Pull every line containing the word "within" from the records.
[Opening Information section]
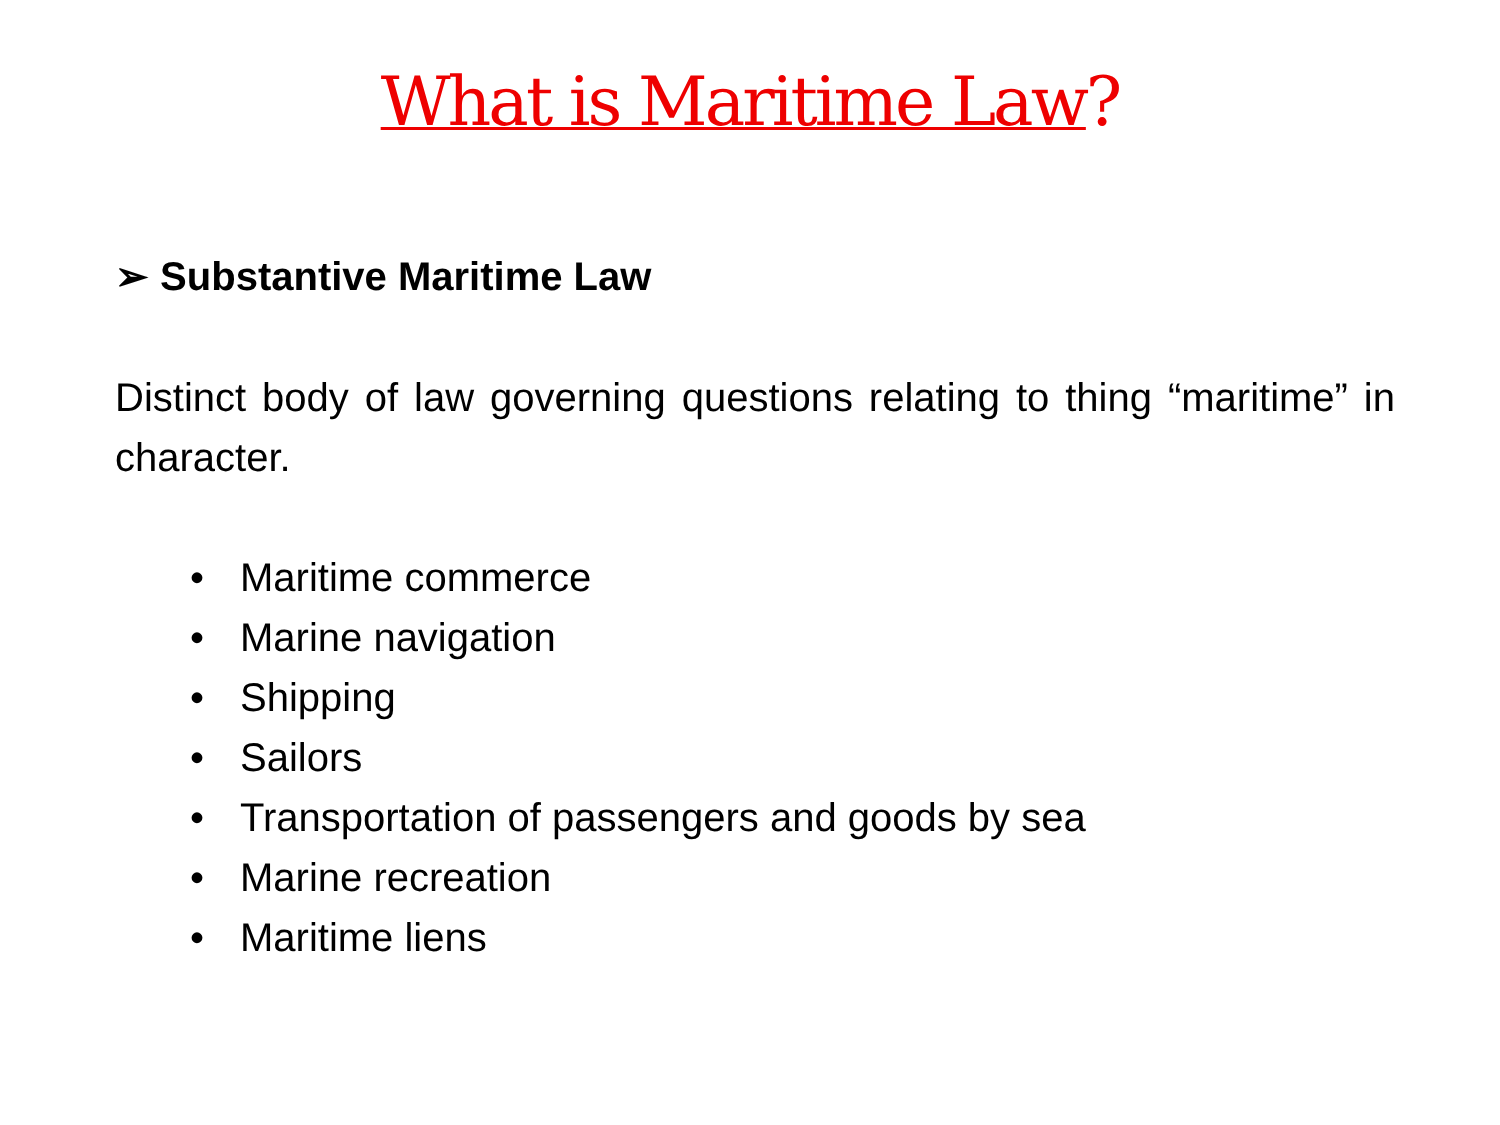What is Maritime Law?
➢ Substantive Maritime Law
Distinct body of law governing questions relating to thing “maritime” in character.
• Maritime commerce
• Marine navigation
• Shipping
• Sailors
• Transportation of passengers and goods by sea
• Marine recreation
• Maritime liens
[Closing Information section]
[Opening Information section]
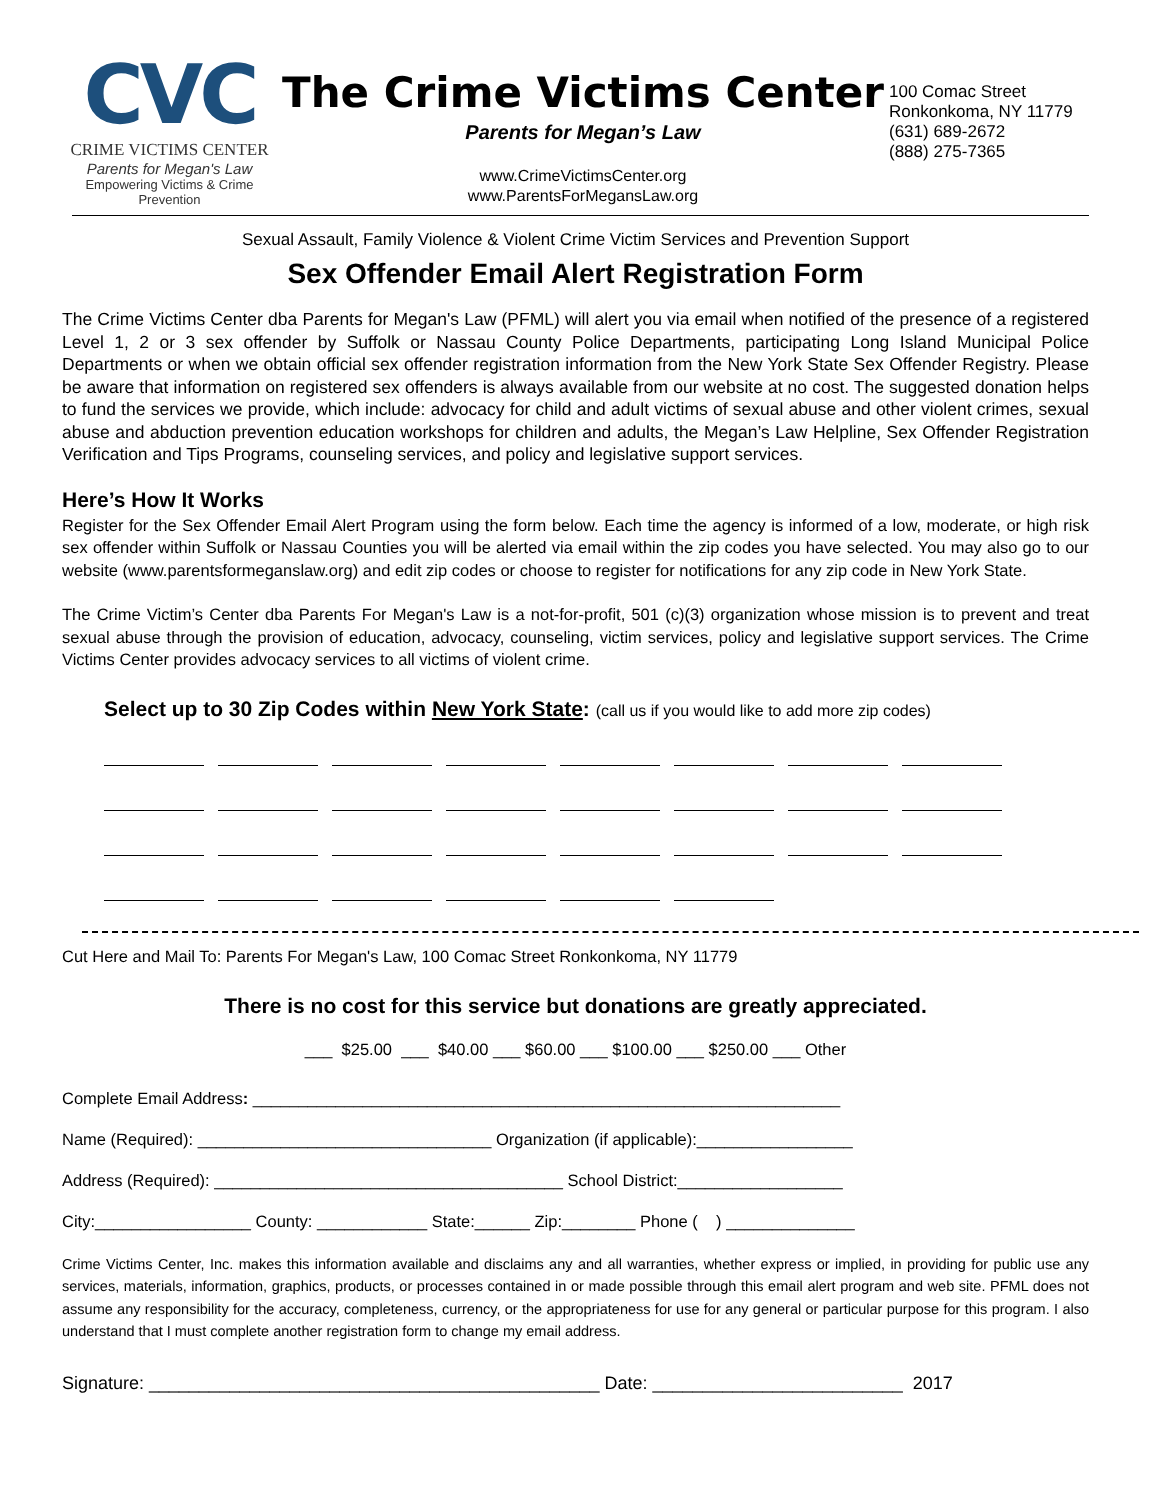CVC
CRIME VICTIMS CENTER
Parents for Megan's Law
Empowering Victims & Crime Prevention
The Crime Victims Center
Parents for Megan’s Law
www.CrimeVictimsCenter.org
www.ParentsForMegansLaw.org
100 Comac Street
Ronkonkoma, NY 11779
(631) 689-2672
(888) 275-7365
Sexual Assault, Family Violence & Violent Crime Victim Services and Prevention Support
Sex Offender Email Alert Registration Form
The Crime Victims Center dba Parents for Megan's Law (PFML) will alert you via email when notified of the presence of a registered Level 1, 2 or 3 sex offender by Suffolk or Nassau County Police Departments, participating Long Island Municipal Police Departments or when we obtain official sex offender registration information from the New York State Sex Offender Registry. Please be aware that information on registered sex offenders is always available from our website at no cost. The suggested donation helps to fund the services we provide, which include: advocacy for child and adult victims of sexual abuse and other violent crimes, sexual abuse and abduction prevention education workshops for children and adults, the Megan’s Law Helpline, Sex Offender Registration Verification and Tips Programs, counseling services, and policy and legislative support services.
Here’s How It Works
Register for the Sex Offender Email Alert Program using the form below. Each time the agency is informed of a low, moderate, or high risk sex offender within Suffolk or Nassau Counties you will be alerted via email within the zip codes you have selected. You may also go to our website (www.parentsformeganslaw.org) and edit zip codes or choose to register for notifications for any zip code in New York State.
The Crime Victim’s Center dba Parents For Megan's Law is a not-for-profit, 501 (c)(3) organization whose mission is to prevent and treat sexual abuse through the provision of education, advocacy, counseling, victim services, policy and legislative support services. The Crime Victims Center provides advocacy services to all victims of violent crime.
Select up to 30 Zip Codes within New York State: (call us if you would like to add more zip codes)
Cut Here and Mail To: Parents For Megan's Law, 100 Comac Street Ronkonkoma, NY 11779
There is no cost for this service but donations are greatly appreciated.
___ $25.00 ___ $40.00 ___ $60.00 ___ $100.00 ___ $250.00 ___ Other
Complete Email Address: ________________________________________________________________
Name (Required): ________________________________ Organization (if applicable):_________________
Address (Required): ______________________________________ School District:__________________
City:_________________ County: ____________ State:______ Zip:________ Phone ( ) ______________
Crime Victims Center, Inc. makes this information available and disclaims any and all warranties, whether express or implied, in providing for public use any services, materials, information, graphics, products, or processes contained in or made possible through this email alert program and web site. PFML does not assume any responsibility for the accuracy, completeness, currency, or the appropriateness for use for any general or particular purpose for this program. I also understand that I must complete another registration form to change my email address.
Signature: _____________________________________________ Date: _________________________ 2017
[Closing Information section]
■ **Task output**
Register for the Sex Offender Email Alert Program using the form below. Each time the agency is informed of a low, moderate, or high risk sex offender within Suffolk or Nassau Counties you will be alerted via email within the zip codes you have selected. You may also go to our website (www.parentsformeganslaw.org) and edit zip codes or choose to register for notifications for any zip code in New York State.
Select up to 30 Zip Codes within New York State: (call us if you would like to add more zip codes)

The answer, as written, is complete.